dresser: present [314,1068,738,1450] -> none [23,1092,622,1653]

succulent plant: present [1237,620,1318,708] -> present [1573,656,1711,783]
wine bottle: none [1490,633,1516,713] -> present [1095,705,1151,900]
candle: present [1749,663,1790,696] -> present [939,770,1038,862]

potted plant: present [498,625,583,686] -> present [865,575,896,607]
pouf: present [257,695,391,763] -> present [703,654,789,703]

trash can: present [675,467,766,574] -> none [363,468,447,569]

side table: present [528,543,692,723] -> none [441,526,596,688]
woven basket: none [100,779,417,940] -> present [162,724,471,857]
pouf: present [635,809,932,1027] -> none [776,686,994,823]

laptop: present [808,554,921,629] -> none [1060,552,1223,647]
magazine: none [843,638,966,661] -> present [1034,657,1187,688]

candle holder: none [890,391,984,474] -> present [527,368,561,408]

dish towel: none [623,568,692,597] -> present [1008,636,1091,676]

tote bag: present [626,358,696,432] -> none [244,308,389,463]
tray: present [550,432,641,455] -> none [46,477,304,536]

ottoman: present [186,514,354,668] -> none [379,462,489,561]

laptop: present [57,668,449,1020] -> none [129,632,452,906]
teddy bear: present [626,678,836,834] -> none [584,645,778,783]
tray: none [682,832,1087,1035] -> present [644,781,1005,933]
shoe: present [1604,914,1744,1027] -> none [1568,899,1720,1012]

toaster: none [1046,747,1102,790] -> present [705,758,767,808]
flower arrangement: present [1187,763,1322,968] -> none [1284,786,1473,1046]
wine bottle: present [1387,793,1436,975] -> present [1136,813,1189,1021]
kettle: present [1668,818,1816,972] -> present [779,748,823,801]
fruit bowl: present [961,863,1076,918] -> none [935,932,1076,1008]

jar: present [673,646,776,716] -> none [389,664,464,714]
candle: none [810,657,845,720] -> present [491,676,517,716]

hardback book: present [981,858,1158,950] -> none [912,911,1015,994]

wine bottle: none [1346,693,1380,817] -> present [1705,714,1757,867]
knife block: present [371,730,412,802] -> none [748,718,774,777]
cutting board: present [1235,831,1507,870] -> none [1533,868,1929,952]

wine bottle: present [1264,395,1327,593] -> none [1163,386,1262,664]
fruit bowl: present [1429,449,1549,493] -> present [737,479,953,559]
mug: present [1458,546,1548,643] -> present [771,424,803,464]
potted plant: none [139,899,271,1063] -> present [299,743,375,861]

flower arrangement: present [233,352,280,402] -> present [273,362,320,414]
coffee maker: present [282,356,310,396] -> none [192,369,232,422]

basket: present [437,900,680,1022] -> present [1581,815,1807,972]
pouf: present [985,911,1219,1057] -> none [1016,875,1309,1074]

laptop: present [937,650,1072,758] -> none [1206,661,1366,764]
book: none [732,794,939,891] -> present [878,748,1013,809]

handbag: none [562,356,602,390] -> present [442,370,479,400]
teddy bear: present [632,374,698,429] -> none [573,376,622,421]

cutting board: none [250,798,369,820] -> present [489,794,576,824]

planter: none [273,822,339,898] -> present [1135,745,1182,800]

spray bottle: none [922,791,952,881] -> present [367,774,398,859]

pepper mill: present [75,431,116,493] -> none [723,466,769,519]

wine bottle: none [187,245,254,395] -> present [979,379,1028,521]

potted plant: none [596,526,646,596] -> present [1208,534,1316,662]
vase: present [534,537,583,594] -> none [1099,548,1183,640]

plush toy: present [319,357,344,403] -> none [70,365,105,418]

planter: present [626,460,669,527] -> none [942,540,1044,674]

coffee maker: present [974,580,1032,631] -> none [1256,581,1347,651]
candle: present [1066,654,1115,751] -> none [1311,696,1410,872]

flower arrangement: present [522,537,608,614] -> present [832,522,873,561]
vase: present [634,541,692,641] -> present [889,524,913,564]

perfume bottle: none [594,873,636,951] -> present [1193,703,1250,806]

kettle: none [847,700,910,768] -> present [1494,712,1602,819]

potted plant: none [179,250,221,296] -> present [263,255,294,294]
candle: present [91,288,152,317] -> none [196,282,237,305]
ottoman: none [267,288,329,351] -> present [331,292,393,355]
####################
Exercise directions — In your answer, include only the lines above starting at the line that holds "wine bottle: none [1346,693,1380,817]" and ending at the line that holds "cutting board: none", copied exactly.

Reply to the exercise —
wine bottle: none [1346,693,1380,817] -> present [1705,714,1757,867]
knife block: present [371,730,412,802] -> none [748,718,774,777]
cutting board: present [1235,831,1507,870] -> none [1533,868,1929,952]

wine bottle: present [1264,395,1327,593] -> none [1163,386,1262,664]
fruit bowl: present [1429,449,1549,493] -> present [737,479,953,559]
mug: present [1458,546,1548,643] -> present [771,424,803,464]
potted plant: none [139,899,271,1063] -> present [299,743,375,861]

flower arrangement: present [233,352,280,402] -> present [273,362,320,414]
coffee maker: present [282,356,310,396] -> none [192,369,232,422]

basket: present [437,900,680,1022] -> present [1581,815,1807,972]
pouf: present [985,911,1219,1057] -> none [1016,875,1309,1074]

laptop: present [937,650,1072,758] -> none [1206,661,1366,764]
book: none [732,794,939,891] -> present [878,748,1013,809]

handbag: none [562,356,602,390] -> present [442,370,479,400]
teddy bear: present [632,374,698,429] -> none [573,376,622,421]

cutting board: none [250,798,369,820] -> present [489,794,576,824]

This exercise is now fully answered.